Истинный инок, христианский ученый и исповедник преосв. Иннокентий, в миру носивший имя Илларион, был сын церковного, Павловского посада Московской губернии, причетника Дмитрия Егорова и родился 30 мая 1784 г.

С детства отличался он особой скромностью, и за то в Перервинской Московской семинарии, где обучался, получил фамилию Смирнова. Перейдя в Лаврскую семинарию, он окончил в ней курс, при ней же был определен учителем и чрез четыре года сделан префектом (инспектором). Чувствуя призвание к монашеству, в том же году он постригся. В 1810 г. поставлен он игуменом Угрешского, а затем Знаменского монастыря, в 1812 г. вызван в Петербургскую духовную академию бакалавром богословских наук и произведен в архимандриты. В Петербурге он приобрел известность даром проповедования. В 1813 г. он утвержден ректором духовной семинарии, с оставлением профессором академии, членом духовной цензуры и настоятелем Сергиевой пустыни.

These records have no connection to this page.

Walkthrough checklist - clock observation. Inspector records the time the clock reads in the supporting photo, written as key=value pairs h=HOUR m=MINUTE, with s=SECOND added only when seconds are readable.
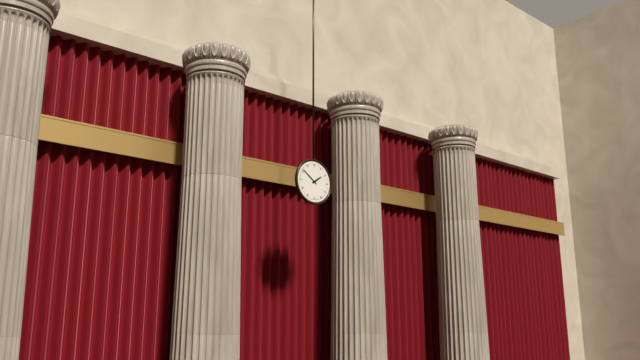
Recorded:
h=1 m=51
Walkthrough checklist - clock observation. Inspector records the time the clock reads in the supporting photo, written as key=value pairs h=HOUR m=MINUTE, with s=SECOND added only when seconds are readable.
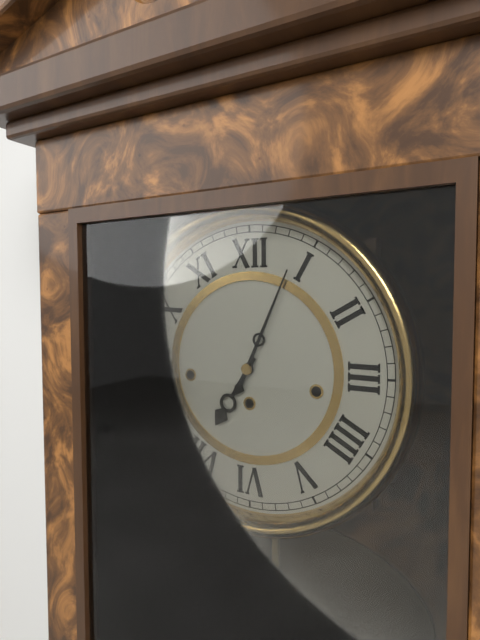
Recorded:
h=7 m=4
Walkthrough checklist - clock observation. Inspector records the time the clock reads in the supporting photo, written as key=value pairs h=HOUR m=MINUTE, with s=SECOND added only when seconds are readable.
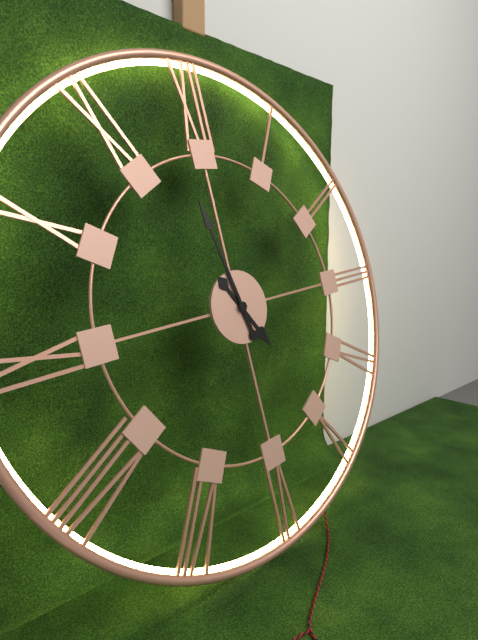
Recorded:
h=4 m=58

Преподавая духовную историю, арх. Иннокентий, не желая порабощать себя предрассудкам иностранных ученых, решил самостоятельно проверять по источникам их исторические показания – и составлял собственные записки. Таким образом, вышло из-под пера его «Начертание Церковной Истории от Библейских времен до XVIII века»; оно выдержало много изданий и служило единственным руководством для преподавания в семинариях. Замечательны также труды его: «Богословие деятельное»; «Опыт изъяснения первых двух псалмов»; «Изъяснение Символа веры».

В праздничные дни арх. Иннокентий удалялся в Сергиевскую пустынь, и там без приготовления произносил вдохновенные поучения.

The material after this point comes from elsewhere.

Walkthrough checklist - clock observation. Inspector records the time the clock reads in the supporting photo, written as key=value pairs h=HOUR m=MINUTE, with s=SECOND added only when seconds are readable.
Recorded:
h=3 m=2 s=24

Служение Иннокентия в эти годы было постоянно награждаемо; он был возведен на степень доктора богословия, первоклассного архимандрита, назначен настоятелем Новгородского Юрьева монастыря, пожалован орденом св. равноапостольного князя Владимира 2-й степени.

Но не эта внешняя деятельность выдающегося архимандрита заслуживает внимания. Ценна его внутренняя жизнь.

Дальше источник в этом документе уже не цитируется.